Woke up the next day tired. The day was better than the night but was jittery throughout. Sometime during late morning, my hands started shaking. After having some Coca Cola and chilling at the beach, I felt much better. By evening I was almost normal.

At night we went to a New Years Eve party on the beach and I consumed alcohol to distract myself from the impending time I have to go to sleep.

Night 2/Day 2

I went to sleep at 11. Luckily, I fell asleep without much issues, but the fireworks at midnight woke me up. I spent the first few hours of 2023 tossing and turning in bed. I was tired and I was sleepy. But I just couldn’t fall asleep. It was like a brick wall. Eventually I fell asleep but most of the night I was in and out of sleep.

Next morning I woke up tired but otherwise OK. Drove back home and went for a run to clear my head as soon as I came back. Feet felt like bricks while running. Resisted the temptation to pounce on my medication immediately.

In the evening, I figured that I am likely already past the worst phase of the withdrawal so why even go back on my earlier full dose? I had half a dose (0.5mg, compared to 1mg original dose) and went to sleep very tired.

Sleep Changes

One thing I noticed is that my sleep had turned very light, especially in the second half of the night. I was able to fall asleep and sleep well for the first few hours, but for the second half, I was in a strange state. It felt as if I am awake, but I am not because time passes too fast. But I have awareness of things around me, daylight etc. I was miserable, but decided to stick to it to avoid another medication withdrawal fail.

Nights 3/4/5

Nights 3/4/5 went equally poorly. I could only sleep for the first few hours each night and woke up mid-way and failed to go back to proper sleep again.
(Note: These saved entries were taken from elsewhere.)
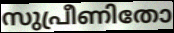
സുപ്രീണിതോ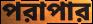
পরাপার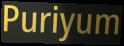
PuriyumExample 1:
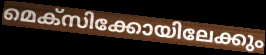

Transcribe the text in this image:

മെക്സിക്കോയിലേക്കും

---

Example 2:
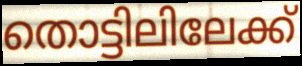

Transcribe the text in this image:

തൊട്ടിലിലേക്ക്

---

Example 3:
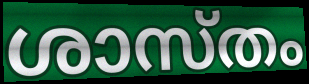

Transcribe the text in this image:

ശാസ്തം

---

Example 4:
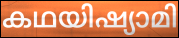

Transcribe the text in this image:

കഥയിഷ്യാമി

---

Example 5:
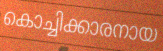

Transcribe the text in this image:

കൊച്ചിക്കാരനായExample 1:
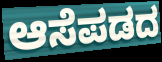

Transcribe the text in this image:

ಆಸೆಪಡದ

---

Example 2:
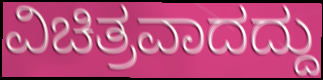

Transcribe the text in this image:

ವಿಚಿತ್ರವಾದದ್ದು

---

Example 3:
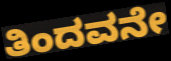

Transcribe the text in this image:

ತಿಂದವನೇ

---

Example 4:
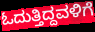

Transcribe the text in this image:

ಓದುತ್ತಿದ್ದವಳಿಗೆ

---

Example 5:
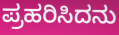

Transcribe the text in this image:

ಪ್ರಹರಿಸಿದನು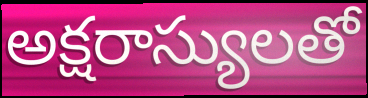
అక్షరాస్యులతోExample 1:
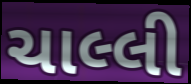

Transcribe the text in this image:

ચાલ્લી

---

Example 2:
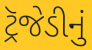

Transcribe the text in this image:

ટ્રૅજેડીનું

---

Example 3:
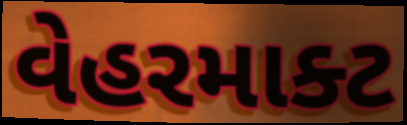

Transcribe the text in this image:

વેહરમાક્ટ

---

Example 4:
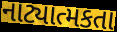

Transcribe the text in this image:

નાટ્યાત્મકતા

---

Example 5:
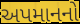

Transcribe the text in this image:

અપમાનનો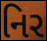
નિર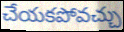
చేయకపోవచ్చు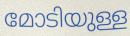
മോടിയുള്ള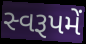
સ્વરૂપમેં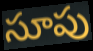
సూపు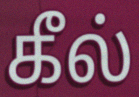
கீல்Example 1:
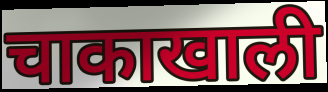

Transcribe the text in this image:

चाकाखाली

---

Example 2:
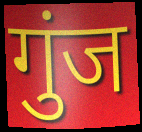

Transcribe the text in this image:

गुंज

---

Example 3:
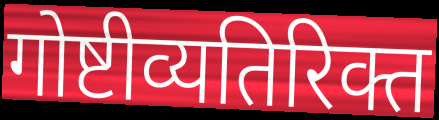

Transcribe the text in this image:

गोष्टीव्यतिरिक्त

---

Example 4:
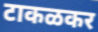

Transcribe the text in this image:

टाकळकर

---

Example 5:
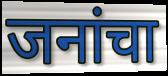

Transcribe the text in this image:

The days also started seeming gloomier and sadder in general. I even gave up alcohol temporarily.

On day 6, I decided to chalk this up as a medication withdrawal fail and upped my dose to 0.75mg, which is still lower than 1mg, my original dose. With 0.75mg, I am doing more or less okay, something I can live with.

Overall, not a complete withdrawal fail, as I was able to reduce my dosage, by a bit. Baby steps, baby steps.